* _WORK ORDER_: Reproduce each record verbatim, images excluded.

Saved entries:
════════

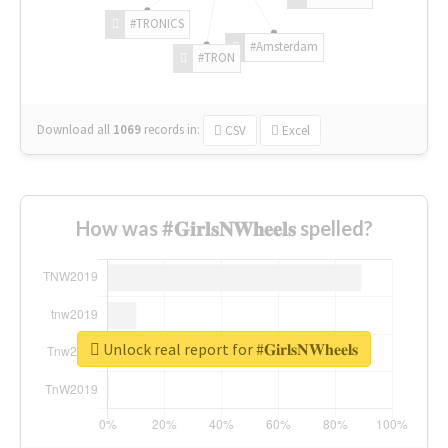
#TRONICS
#Amsterdam
#TRON
Download all
1069
records
in:
CSV
Excel
How was #𝐆𝐢𝐫𝐥𝐬𝐍𝐖𝐡𝐞𝐞𝐥𝐬 spelled?
Unlock real report for #𝐆𝐢𝐫𝐥𝐬𝐍𝐖𝐡𝐞𝐞𝐥𝐬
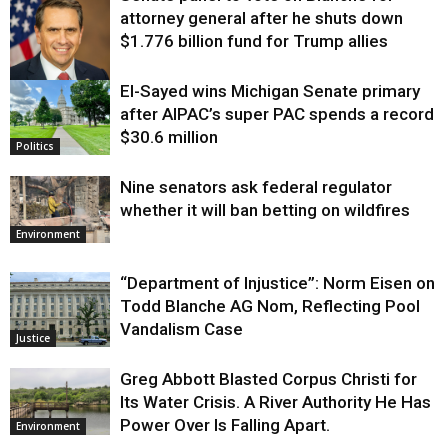
attorney general after he shuts down
$1.776 billion fund for Trump allies
El-Sayed wins Michigan Senate primary
Justice
after AIPAC’s super PAC spends a record
$30.6 million
Politics
Nine senators ask federal regulator
whether it will ban betting on wildfires
Environment
“Department of Injustice”: Norm Eisen on
Todd Blanche AG Nom, Reflecting Pool
Vandalism Case
Justice
Greg Abbott Blasted Corpus Christi for
Its Water Crisis. A River Authority He Has
Power Over Is Falling Apart.
Environment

════════

* _EXERCISE ANSWER_:
#TRONICS
#Amsterdam
#TRON
Download all
1069
records
in:
CSV
Excel
How was #𝐆𝐢𝐫𝐥𝐬𝐍𝐖𝐡𝐞𝐞𝐥𝐬 spelled?
Unlock real report for #𝐆𝐢𝐫𝐥𝐬𝐍𝐖𝐡𝐞𝐞𝐥𝐬
attorney general after he shuts down
$1.776 billion fund for Trump allies
El-Sayed wins Michigan Senate primary
Justice
after AIPAC’s super PAC spends a record
$30.6 million
Politics
Nine senators ask federal regulator
whether it will ban betting on wildfires
Environment
“Department of Injustice”: Norm Eisen on
Todd Blanche AG Nom, Reflecting Pool
Vandalism Case
Justice
Greg Abbott Blasted Corpus Christi for
Its Water Crisis. A River Authority He Has
Power Over Is Falling Apart.
Environment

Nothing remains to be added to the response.